Remind yourself you do not need this
Well put: The 11th Reason to Delete your Social Media Account: the Algorithm will Find You. Elizabeth’s letter to herself is measured.
[…] playing video games was not a predictor of either depression or anxiety, which may be because gaming has become more of a social activity. “Compared with their forerunners 15 to 20 years ago, the average video gamer is not socially isolated. It has been shown that more than 70% of gamers play their games with a friend, either physically together or online,” the researchers noted in their study.
The researchers also found some evidence that interacting with media that promoted upward social comparisons was associated with reductions in self-esteem, which in turn was associated with increases in depressive symptoms.
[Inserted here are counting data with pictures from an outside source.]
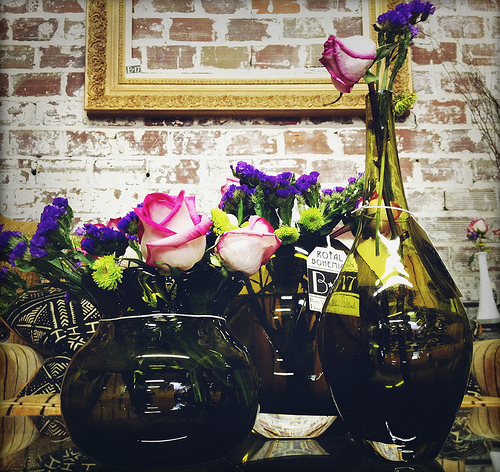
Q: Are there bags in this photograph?
A: No, there are no bags.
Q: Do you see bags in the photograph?
A: No, there are no bags.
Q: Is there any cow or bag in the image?
A: No, there are no bags or cows.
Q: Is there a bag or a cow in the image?
A: No, there are no bags or cows.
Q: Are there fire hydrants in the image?
A: No, there are no fire hydrants.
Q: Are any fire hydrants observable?
A: No, there are no fire hydrants.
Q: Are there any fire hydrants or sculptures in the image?
A: No, there are no fire hydrants or sculptures.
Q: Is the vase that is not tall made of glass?
A: Yes, the vase is made of glass.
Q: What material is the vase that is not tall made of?
A: The vase is made of glass.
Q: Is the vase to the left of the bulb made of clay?
A: No, the vase is made of glass.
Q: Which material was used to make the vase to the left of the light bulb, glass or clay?
A: The vase is made of glass.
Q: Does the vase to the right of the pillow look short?
A: Yes, the vase is short.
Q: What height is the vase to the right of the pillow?
A: The vase is short.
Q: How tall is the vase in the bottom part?
A: The vase is short.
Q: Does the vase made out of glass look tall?
A: No, the vase is short.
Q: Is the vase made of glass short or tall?
A: The vase is short.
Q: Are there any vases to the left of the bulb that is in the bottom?
A: Yes, there is a vase to the left of the bulb.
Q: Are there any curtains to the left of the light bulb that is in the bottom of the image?
A: No, there is a vase to the left of the bulb.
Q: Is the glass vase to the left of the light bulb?
A: Yes, the vase is to the left of the light bulb.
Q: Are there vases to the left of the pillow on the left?
A: No, the vase is to the right of the pillow.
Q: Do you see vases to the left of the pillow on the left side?
A: No, the vase is to the right of the pillow.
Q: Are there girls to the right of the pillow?
A: No, there is a vase to the right of the pillow.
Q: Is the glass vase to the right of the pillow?
A: Yes, the vase is to the right of the pillow.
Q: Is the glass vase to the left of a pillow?
A: No, the vase is to the right of a pillow.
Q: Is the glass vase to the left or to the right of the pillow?
A: The vase is to the right of the pillow.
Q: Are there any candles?
A: No, there are no candles.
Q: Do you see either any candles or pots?
A: No, there are no candles or pots.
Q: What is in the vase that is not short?
A: The flowers are in the vase.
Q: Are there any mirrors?
A: No, there are no mirrors.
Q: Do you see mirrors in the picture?
A: No, there are no mirrors.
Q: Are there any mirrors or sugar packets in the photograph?
A: No, there are no mirrors or sugar packets.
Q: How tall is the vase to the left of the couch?
A: The vase is tall.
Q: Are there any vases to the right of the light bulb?
A: Yes, there is a vase to the right of the light bulb.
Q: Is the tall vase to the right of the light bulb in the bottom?
A: Yes, the vase is to the right of the bulb.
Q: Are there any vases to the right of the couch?
A: No, the vase is to the left of the couch.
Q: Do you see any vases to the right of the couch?
A: No, the vase is to the left of the couch.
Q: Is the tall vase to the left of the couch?
A: Yes, the vase is to the left of the couch.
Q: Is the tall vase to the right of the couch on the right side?
A: No, the vase is to the left of the couch.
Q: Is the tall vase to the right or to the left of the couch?
A: The vase is to the left of the couch.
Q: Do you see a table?
A: Yes, there is a table.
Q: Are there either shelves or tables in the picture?
A: Yes, there is a table.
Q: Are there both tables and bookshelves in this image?
A: No, there is a table but no bookshelves.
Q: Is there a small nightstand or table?
A: Yes, there is a small table.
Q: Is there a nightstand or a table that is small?
A: Yes, the table is small.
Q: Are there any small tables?
A: Yes, there is a small table.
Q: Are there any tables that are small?
A: Yes, there is a table that is small.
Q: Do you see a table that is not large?
A: Yes, there is a small table.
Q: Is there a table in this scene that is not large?
A: Yes, there is a small table.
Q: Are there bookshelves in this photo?
A: No, there are no bookshelves.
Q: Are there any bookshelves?
A: No, there are no bookshelves.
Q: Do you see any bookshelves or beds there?
A: No, there are no bookshelves or beds.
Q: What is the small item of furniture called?
A: The piece of furniture is a table.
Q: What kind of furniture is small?
A: The furniture is a table.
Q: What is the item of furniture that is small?
A: The piece of furniture is a table.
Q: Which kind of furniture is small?
A: The furniture is a table.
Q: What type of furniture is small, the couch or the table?
A: The table is small.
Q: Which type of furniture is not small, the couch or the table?
A: The couch is not small.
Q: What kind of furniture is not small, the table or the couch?
A: The couch is not small.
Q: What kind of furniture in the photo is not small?
A: The furniture is a couch.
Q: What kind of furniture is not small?
A: The furniture is a couch.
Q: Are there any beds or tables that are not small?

Elizabeth Van Nostrand’s Social Media triptych
Why the right wing has a massive advantage on Facebook has this provocative quote:
“Right-wing populism is always more engaging,” a Facebook executive said in a recent interview with POLITICO reporters, when pressed why the pages of conservatives drive such high interactions. The person said the content speaks to “an incredibly strong, primitive emotion” by touching on such topics as “nation, protection, the other, anger, fear”.
Obviously anger and fear are a popular theme upon which no political wing holds a monopoly, but I think you could slice this statement into a more contentful one. To follow up.
Reduce distractions and upsells
Social media sites want to bombard you with extra stuff that it sounds like you should know about.
We can ameliorate social media addictiveness through browser tricks to manage distractions.